It’s 1956, and while Melbourne is in a frenzy gearing up for the Olympics, the women of Australia are cooking up a storm for their chance to win the equivalent of a year’s salary in the extraordinary Australian Women’s Weekly cookery contest.
For two women in particular, the prize could be life-changing. For war widow and single mum Ivy Quinn, a win would mean more time to spend with her twelve-year-old son, Raymond. For mother of five Kathleen O’Grady, the prize offers a different kind of life for herself and her children, and the chance to control her own future. But is it the competition prize that would give them a new way of seeing the world – a chance to free themselves from society’s expectations and change their own futures – or is it the creativity and confidence it brings?
I’m new to the rich worlds of Victoria Purman, but what a gorgeous entree A Woman’s Work is into them. A superb premise – and certainly one worthy of its own TV series – think Julia with a dash of Call the Midwife. A Woman’s Work is a tender meditation on women of a bygone era, with issues as current as those we struggle with today: keeping it together in the balancing act of life, how to juggle a family, work, relationships while retaining and honouring yourself.
Kathleen is the overwhelmed mother of five whose life is an endless stream of nappy changes and meal plans. She’s just trying to get through the day and keep it all going. She married young and her husband is a man of tradition, banning rice from his table in a showing of loyalty to his fallen soldier relative.

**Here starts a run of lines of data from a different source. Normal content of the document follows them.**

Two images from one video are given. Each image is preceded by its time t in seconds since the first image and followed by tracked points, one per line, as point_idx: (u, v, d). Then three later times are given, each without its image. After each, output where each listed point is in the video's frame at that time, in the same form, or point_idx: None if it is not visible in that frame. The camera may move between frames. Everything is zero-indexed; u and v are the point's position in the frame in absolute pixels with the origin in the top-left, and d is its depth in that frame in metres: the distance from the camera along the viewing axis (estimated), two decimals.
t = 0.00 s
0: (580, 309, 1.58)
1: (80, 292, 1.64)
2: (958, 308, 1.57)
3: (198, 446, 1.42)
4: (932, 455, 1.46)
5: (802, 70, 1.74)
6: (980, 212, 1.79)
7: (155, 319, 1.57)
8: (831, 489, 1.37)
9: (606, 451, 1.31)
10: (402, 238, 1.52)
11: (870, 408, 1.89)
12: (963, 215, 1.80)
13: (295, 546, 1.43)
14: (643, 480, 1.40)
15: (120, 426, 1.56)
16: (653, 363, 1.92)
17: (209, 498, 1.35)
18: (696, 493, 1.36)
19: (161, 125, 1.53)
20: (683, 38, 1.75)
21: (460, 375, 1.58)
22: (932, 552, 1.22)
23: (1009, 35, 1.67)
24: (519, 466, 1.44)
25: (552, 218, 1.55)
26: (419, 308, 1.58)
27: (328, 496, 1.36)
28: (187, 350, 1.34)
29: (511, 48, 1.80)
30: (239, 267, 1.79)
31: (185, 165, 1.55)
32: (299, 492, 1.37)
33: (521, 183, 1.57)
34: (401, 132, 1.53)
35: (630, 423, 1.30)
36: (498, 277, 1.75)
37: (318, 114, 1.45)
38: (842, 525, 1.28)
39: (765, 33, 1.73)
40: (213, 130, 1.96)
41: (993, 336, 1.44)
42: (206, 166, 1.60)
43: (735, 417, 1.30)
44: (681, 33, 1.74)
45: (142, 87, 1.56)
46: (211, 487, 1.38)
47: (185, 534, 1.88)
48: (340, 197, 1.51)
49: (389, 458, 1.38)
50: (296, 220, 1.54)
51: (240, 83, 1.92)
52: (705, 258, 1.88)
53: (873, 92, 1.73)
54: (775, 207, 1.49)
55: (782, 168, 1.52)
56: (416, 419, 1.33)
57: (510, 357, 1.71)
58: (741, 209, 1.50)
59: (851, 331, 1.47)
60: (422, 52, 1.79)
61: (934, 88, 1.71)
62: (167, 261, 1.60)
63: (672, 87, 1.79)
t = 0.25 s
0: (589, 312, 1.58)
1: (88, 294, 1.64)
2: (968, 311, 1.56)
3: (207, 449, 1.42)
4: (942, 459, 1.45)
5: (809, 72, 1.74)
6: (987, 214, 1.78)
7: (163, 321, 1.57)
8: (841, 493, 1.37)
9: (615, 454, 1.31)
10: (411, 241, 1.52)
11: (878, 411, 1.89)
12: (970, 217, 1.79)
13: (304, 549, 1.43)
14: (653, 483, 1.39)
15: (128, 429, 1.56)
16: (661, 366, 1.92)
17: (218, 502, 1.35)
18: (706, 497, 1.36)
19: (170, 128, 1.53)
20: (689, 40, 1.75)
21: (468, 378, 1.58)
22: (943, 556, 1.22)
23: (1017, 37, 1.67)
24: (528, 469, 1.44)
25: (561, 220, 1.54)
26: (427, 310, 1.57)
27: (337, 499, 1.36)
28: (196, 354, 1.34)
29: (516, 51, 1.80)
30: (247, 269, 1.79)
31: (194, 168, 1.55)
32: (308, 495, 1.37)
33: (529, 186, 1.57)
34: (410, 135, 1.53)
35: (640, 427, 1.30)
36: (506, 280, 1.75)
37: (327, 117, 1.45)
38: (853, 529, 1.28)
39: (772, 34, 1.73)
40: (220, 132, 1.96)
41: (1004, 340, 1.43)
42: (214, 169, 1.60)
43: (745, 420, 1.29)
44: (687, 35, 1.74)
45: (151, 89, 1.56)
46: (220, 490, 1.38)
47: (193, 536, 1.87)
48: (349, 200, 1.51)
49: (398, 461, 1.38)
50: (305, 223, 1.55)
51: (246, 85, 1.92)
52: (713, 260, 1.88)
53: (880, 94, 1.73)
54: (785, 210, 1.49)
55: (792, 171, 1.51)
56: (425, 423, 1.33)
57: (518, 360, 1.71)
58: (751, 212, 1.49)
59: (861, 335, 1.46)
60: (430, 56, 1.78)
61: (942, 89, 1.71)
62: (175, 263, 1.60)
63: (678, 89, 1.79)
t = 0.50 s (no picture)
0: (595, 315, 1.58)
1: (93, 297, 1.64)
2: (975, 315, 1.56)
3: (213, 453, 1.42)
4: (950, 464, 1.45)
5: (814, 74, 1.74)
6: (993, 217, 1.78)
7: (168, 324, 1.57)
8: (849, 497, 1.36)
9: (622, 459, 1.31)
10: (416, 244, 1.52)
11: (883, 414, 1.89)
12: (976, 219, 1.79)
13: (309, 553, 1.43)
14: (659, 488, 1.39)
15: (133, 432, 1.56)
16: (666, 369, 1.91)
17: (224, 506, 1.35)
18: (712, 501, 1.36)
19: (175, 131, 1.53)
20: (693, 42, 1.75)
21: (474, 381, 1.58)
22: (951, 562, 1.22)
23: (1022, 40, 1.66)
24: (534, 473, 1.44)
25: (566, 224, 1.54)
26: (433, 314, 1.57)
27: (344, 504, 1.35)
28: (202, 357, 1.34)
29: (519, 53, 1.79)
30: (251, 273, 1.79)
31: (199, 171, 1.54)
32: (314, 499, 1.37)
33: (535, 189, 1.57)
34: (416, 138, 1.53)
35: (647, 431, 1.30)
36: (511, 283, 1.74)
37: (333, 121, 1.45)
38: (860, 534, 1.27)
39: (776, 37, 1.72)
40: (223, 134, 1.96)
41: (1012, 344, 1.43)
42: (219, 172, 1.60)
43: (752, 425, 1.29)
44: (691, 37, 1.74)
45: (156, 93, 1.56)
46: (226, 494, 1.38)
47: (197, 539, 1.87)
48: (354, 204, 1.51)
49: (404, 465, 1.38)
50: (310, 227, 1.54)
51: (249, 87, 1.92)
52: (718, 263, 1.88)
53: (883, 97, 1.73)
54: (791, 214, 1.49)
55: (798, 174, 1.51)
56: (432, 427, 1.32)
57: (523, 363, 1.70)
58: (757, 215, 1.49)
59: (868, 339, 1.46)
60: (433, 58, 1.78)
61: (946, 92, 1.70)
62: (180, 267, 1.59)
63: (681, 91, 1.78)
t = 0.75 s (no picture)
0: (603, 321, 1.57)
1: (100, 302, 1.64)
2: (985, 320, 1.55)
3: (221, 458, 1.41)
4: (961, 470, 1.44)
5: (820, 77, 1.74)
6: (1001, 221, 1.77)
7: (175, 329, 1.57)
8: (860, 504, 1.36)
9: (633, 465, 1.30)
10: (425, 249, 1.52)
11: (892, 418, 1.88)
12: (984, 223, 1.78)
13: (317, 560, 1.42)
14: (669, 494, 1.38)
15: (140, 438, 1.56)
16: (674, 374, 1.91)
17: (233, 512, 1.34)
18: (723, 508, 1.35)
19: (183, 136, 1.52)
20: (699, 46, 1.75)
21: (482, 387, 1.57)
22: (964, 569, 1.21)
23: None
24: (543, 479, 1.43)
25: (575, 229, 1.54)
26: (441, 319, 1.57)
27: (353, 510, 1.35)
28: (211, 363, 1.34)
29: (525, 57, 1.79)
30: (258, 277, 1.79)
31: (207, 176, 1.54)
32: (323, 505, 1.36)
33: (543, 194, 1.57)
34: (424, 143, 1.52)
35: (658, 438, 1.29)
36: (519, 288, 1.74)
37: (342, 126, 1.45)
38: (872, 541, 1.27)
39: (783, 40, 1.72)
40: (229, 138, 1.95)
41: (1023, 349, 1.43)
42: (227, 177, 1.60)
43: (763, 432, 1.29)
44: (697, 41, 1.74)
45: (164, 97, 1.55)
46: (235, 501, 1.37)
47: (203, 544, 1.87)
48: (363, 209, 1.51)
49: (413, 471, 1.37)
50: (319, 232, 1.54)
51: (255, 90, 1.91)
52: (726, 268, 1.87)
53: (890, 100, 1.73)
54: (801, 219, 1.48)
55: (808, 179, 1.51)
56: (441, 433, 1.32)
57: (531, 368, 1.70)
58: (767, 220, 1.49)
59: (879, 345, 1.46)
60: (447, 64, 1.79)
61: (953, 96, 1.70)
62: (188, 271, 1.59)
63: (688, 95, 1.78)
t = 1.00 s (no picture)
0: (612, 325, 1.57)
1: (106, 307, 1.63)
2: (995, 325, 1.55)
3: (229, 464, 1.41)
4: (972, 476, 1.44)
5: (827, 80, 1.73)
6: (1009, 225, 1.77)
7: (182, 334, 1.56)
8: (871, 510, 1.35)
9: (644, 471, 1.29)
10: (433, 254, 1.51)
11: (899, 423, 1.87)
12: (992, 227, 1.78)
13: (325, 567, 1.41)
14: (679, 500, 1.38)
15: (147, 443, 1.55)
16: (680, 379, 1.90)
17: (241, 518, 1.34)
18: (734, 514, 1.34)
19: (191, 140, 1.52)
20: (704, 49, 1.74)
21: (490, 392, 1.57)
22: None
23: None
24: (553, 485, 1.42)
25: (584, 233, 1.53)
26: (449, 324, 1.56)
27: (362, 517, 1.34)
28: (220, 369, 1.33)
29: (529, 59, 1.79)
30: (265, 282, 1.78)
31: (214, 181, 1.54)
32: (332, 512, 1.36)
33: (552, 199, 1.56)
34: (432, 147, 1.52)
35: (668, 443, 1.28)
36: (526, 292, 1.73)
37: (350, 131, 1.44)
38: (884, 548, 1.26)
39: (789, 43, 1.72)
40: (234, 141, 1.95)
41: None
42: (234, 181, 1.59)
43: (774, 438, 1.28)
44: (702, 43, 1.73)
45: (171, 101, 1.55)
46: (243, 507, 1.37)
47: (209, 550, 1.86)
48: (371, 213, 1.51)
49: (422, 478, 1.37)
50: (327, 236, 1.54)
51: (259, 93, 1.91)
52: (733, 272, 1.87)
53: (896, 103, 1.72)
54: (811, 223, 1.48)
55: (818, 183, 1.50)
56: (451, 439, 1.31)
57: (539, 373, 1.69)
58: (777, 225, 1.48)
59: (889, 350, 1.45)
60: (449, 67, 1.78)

Ivy is a widowed single mum who got a taste for work during the war, and possesses an intellect beyond her position as a doctor’s receptionist. She struggles between her desires to provide her son with every opportunity possible, and the ongoing expectations of a conservative society. By entering the cookery competition, each woman gains a greater insight into their own potential.
Purman’s pace allows us the luxury of getting to know our two leading protagonists intimately. We’re up close in her meticulously researched and honestly executed descriptions of the quotidian, and detailed tapestries of life for mothers and women in the mid-50s. The addition of The Australian Women’s Weekly recipes adds another lovely level of nostalgia; that said, I am keen to put the one for rice pudding to good use.
In many ways, A Woman’s Work reads like a love letter to our mothers, grandmothers and aunts. Through honouring them so tenderly, Purman has done what Margaret Whitlam called us to do in 1975 in an extract from one of her speeches, cleverly placed in the novel’s preface. Purman has reached back into the past and affirmed our existence in our own right.